**** Input data

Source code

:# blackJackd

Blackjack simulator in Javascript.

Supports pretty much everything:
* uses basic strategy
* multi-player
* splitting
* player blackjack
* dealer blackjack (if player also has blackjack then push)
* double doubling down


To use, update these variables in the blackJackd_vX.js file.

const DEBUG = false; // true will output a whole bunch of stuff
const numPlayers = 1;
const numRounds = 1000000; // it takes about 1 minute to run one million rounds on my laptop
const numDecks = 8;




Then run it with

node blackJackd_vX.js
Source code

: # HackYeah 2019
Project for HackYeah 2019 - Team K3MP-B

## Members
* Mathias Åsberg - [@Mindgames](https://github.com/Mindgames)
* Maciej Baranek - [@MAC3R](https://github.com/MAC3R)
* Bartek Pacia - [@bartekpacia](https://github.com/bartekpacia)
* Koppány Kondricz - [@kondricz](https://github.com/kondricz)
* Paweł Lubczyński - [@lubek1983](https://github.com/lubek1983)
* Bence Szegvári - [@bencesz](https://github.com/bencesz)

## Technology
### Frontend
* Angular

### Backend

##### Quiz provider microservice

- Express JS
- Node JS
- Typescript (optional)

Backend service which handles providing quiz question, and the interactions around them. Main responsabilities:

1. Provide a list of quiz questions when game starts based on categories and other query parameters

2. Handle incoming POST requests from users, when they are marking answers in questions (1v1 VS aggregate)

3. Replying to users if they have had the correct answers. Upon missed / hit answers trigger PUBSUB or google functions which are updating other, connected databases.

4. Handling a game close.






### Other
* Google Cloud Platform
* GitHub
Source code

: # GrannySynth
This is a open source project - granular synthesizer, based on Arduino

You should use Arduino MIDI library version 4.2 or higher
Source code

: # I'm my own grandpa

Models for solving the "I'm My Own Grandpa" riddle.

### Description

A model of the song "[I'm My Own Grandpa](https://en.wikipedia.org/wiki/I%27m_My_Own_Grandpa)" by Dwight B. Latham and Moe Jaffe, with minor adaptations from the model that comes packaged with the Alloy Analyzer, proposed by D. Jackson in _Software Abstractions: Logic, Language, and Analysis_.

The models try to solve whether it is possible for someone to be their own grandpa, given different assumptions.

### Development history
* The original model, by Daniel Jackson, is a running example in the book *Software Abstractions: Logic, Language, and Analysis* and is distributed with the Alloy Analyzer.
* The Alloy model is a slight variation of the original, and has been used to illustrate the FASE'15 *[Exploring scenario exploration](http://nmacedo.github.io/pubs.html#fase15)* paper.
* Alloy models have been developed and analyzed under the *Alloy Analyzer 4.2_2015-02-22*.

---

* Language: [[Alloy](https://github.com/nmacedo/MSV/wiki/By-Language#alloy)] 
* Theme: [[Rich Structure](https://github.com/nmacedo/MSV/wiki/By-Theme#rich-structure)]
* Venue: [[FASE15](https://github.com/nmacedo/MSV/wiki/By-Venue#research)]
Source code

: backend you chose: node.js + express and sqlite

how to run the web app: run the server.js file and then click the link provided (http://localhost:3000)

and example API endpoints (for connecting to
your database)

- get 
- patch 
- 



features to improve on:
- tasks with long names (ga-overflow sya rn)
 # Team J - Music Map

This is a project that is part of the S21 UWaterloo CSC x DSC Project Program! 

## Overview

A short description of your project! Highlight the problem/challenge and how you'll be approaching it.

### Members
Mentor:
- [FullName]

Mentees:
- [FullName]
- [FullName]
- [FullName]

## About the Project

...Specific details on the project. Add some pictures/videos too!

********

Extract every line containing the string "with" from the data above.

Solution:
Then run it with
A model of the song "[I'm My Own Grandpa](https://en.wikipedia.org/wiki/I%27m_My_Own_Grandpa)" by Dwight B. Latham and Moe Jaffe, with minor adaptations from the model that comes packaged with the Alloy Analyzer, proposed by D. Jackson in _Software Abstractions: Logic, Language, and Analysis_.
* The original model, by Daniel Jackson, is a running example in the book *Software Abstractions: Logic, Language, and Analysis* and is distributed with the Alloy Analyzer.
- tasks with long names (ga-overflow sya rn)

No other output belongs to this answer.